L’ouvrage est composé de quatre parties, de taille inégale, qui associent des données démographiques, comme les grands classiques des évolutions de la fécondité de leur contraste, d’autres plus significatifs de l’évolution des sociétés, comme les maternités tardives et les naissances hors mariage avec ce graphique extrêmement significatif qui voit le point de départ de cette évolution des mœurs démarrer, et même littéralement exploser, à partir de 1975. Les naissances hors mariage sont devenus majoritaires mais l’auteur rappelle avec juste raison que dans certains milieux sociaux il s’agit d’un phénomène déjà ancien. Le début de l’industrialisation a favorisé la décomposition de la famille des ouvriers, et sous Louis-Philippe 35 % des naissances se produisaient hors mariage Paris. En 2013, 54 % des naissances ont lieu hors mariage. Ce phénomène a changé de nature, moins de 50 % des enfants nés hors mariage étaient reconnus par leur père avant 1975, plus de 80 % aujourd’hui. De plus en plus souvent, en cas de mariage tardif, les enfants assistent à celui de leurs parents.
Parmi les autres bonnes découvertes de cette partie consacrée aux évolutions démographiques, on remarquera ses illustrations surprenantes du débat sur la dépendance, et une sorte de coïncidence inversée de la carte sur l’espérance de vie. L’espérance de vie est élevée, plus la proportion de personnes dépendantes est faible. Cela peut paraître paradoxal mais peut s’expliquer simplement. Plus l’espérance de vie est élevée, plus les personnes âgées sont en meilleure santé, donc moins souvent dépendantes. L’erreur vient du fait de mesurer la dépendance selon la date de naissance alors qu’elle résulte beaucoup plus des modes de vie. Le calcul d’espérance de vie « en bonne santé » « sans incapacité » le confirme. Autre explication utile, si l’espérance de vie à la naissance a fortement augmenté jusqu’au début des années 70, cela concernait essentiellement l’espérance de vie à la naissance, du fait de la baisse de la mortalité aux âges jeunes et moyens. L’espérance de vie d’un homme de 65 ans a gagné sept ans depuis 1970, ce qui explique d’ailleurs le casse-tête des retraites comme le souligne l’auteur.

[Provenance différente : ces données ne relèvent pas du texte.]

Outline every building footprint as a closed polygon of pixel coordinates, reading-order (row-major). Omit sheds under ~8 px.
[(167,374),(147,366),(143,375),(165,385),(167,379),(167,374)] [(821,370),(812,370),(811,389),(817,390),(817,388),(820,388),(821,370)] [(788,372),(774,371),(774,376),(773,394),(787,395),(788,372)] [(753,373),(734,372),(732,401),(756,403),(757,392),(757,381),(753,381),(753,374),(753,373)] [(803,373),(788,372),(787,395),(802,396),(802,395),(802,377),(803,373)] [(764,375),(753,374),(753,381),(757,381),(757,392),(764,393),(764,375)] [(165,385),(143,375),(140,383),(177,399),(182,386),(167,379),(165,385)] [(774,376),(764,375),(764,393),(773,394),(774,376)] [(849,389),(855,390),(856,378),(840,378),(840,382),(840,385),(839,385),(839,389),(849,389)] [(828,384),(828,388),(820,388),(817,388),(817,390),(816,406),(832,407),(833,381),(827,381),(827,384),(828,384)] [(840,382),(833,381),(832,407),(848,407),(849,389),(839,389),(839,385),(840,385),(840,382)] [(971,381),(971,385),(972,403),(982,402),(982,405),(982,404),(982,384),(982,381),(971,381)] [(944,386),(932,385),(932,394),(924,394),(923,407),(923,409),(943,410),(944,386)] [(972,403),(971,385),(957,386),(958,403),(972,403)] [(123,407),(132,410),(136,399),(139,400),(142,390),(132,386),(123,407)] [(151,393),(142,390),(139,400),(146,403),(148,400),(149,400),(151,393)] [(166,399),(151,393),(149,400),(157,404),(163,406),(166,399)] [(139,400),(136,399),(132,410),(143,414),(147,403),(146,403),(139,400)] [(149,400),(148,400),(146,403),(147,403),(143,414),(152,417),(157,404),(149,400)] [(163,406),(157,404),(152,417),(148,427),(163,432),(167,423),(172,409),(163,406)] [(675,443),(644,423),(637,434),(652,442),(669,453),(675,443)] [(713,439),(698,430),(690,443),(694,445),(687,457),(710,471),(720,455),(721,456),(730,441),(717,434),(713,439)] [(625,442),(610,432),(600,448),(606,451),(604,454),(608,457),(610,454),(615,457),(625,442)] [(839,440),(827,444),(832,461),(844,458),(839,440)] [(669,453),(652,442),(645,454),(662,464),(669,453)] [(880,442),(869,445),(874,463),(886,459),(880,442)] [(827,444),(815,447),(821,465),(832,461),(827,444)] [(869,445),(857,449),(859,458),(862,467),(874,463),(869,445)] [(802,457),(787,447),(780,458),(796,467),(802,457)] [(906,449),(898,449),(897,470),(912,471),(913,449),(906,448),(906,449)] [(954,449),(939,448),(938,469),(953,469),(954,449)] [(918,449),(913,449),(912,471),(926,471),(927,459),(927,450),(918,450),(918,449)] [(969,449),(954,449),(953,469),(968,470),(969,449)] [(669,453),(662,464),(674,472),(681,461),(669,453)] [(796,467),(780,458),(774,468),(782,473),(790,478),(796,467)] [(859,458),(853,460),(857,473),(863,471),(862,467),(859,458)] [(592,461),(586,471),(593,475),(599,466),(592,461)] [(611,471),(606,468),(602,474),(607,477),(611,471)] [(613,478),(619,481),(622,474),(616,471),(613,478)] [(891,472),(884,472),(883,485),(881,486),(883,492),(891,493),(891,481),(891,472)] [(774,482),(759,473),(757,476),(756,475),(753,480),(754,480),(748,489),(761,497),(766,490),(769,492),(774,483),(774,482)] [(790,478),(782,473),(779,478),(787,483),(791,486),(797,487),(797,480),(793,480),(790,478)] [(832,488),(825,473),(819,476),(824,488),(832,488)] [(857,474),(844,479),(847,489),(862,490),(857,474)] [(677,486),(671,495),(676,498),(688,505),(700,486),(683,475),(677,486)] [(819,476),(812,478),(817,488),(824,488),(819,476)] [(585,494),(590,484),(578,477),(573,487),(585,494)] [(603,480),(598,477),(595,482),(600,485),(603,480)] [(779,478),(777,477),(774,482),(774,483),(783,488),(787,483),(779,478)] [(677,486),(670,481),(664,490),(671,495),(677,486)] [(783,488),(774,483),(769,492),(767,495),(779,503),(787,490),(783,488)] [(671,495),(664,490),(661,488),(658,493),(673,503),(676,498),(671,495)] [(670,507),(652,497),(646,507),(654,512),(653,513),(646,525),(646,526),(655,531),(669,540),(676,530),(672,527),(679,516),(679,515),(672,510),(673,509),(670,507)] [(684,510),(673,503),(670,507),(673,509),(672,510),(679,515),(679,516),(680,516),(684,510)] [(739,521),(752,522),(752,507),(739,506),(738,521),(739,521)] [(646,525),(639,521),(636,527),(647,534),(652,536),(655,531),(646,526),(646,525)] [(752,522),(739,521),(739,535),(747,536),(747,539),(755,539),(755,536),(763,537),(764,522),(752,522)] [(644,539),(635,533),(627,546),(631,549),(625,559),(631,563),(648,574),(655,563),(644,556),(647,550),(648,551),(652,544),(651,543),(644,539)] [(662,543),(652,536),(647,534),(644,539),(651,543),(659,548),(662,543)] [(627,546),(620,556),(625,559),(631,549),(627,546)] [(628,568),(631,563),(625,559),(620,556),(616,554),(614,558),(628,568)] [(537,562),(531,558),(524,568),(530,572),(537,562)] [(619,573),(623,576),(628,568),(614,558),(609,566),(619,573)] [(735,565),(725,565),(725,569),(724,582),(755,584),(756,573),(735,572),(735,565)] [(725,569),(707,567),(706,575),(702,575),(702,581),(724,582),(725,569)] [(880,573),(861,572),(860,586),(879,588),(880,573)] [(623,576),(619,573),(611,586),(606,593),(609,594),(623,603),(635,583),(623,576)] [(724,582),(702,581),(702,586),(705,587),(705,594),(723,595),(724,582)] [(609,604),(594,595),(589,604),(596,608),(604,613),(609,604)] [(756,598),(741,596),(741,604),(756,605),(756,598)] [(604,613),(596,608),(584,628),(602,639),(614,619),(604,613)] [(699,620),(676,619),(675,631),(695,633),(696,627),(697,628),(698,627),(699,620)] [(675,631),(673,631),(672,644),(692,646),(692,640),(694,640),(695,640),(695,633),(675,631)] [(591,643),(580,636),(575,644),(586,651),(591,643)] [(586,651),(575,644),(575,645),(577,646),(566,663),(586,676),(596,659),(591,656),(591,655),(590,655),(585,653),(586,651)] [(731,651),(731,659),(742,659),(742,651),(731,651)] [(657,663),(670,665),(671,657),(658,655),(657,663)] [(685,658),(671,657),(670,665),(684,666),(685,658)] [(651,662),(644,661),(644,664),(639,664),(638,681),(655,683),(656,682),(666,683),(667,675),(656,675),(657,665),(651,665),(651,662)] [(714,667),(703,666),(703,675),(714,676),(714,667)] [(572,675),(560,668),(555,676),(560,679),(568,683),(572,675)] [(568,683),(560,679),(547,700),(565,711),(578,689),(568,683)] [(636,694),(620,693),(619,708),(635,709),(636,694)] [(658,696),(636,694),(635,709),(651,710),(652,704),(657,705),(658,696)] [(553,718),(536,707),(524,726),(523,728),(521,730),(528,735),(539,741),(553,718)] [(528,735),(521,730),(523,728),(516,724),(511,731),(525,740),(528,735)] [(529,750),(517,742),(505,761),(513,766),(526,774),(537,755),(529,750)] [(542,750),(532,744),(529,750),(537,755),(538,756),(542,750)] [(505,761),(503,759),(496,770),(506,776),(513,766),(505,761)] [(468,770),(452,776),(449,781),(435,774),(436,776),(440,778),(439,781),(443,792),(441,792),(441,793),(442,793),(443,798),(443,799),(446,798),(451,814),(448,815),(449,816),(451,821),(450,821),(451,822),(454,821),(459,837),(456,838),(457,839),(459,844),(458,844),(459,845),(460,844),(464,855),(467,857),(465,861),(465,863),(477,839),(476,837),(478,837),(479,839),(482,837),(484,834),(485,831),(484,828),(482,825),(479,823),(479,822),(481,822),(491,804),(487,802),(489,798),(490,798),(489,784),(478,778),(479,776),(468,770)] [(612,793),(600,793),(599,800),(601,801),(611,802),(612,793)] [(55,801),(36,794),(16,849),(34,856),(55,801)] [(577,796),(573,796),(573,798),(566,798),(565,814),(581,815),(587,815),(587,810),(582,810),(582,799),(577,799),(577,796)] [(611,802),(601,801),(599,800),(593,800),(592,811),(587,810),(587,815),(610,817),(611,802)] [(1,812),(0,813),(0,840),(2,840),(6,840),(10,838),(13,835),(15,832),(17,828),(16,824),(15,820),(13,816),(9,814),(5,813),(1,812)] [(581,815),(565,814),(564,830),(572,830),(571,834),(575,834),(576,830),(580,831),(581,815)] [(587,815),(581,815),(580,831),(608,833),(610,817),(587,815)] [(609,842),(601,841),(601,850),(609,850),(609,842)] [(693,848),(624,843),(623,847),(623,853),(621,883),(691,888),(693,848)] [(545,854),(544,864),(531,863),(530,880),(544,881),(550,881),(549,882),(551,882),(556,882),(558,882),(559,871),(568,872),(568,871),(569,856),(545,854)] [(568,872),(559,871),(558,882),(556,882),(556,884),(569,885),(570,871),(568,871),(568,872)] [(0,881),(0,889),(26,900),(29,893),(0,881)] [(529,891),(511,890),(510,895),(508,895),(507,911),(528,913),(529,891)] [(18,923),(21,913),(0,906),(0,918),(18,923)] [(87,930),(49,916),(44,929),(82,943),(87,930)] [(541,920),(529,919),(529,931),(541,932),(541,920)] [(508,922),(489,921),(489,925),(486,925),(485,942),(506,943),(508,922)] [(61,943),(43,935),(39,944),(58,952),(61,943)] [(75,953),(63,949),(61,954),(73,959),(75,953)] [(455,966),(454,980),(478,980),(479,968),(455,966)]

Les territoires de l’inégalité

Le second chapitre présente, et les géographes y sont sensibles, les territoires de l’inégalité. Les cartes par anamorphoses de la localisation des cadres moyens et des techniciens en périphérie urbaine coïncident avec celle des grandes métropoles. Les ouvriers, cela n’est pas étonnant, se sont éloignés des villes, alors qu’ils en occupaient le centre au XIXe siècle. Si la diminution du nombre d’ouvriers parallèle à celle de l’emploi industriel, et si l’emploi du industriel a connu une diminution de 40 % depuis 1975, il faut noter que 40 % des travailleurs de l’industrie ne sont pas des ouvriers et techniciens supérieurs et les ingénieurs. Un ouvrier produit aujourd’hui 3,3 fois plus de valeur ajoutée qu’en 1975.
Pour ce qui concerne la catégorie des employés, des artisans et des petits commerçants, l’auteur emploie le terme de relégation. Cette localisation dans les territoires de la façade méridionale et sud atlantique doit être interprétée avec prudence. Si l’auteur affirme que cette forte présence au sud s’explique par l’existence très ancienne de l’héritage inégalitaire et de la famille souche, qui permet de transmettre les exploitations d’une génération à la suivante, sans les diviser, cela n’est sans doute pas suffisant. Des phénomènes de déplacement de la population, favorisée par l’héliotropisme, explique aussi cette localisation des activités artisanales, souvent liées aux services domestiques.
Le chômage des jeunes marque, par une différenciation forte sur la carte de 1982, le Nord, le midi, la vallée de la Garonne, le littoral breton. Cela est beaucoup moins visible aujourd’hui, en dehors des régions du Massif central, des Alpes, et de l’Ouest, ce phénomène a tendance à devenir plus homogène, même si les points les plus noirs se trouvent localisés en Languedoc-Roussillon. Dans les départements de l’Aude, de l’Hérault et du Gard, les chiffres peuvent se situer près de 20 %. Cette carte coïncide pratiquement avec celle du travail à temps partiel. Un phénomène qui touche essentiellement les femmes.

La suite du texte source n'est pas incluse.